+++ Input +++
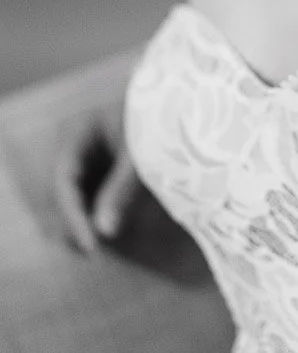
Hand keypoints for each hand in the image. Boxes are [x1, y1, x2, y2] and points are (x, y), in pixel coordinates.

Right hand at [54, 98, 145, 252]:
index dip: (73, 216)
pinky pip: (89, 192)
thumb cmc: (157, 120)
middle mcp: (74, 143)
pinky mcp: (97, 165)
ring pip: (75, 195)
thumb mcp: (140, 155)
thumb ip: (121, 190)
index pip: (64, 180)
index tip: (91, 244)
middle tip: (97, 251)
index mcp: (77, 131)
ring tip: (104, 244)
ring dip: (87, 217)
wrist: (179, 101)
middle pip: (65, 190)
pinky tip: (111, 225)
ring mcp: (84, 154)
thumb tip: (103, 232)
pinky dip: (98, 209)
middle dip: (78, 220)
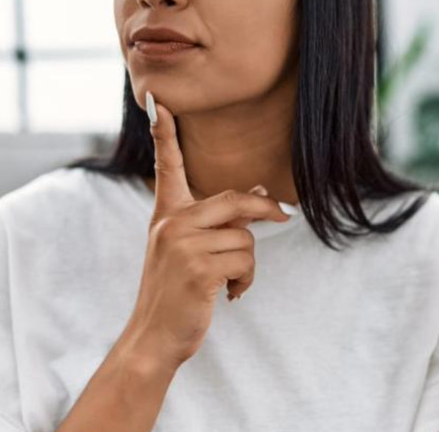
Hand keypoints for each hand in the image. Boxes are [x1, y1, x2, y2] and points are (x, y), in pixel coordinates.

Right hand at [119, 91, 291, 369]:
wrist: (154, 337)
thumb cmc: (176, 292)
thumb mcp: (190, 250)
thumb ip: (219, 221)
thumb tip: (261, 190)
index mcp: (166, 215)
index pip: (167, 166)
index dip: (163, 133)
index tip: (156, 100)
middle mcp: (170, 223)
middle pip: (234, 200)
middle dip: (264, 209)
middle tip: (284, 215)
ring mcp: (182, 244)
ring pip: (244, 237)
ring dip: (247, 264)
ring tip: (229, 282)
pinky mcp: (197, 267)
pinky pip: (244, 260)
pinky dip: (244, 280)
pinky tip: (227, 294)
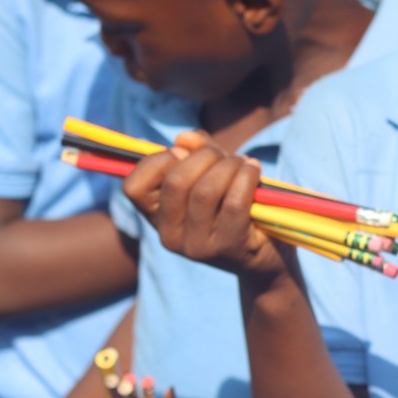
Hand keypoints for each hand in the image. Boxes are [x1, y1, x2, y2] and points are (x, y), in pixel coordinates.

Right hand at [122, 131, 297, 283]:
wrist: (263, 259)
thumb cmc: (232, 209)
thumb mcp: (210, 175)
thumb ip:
+++
+++ Input +++
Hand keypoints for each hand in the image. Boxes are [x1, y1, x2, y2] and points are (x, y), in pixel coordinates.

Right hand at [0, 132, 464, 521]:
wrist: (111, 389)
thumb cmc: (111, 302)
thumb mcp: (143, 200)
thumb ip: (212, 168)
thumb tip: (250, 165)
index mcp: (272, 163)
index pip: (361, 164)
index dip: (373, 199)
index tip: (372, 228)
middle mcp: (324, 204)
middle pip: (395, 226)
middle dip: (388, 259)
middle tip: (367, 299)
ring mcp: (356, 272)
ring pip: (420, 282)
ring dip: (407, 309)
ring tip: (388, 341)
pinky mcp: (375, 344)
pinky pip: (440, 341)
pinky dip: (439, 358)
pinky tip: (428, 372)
+++
**Problem requirements**: Filter the records, keeping only lines that contain "middle", and show those lines.

**Answer area**:
middle mcp: (74, 143)
middle tip: (97, 251)
middle pip: (65, 190)
middle dip: (78, 220)
middle mcp: (170, 223)
middle pip: (234, 200)
middle dip: (264, 209)
middle tip: (284, 215)
middle mcp: (324, 204)
middle pip: (395, 226)
middle dip: (388, 259)
middle tip: (367, 299)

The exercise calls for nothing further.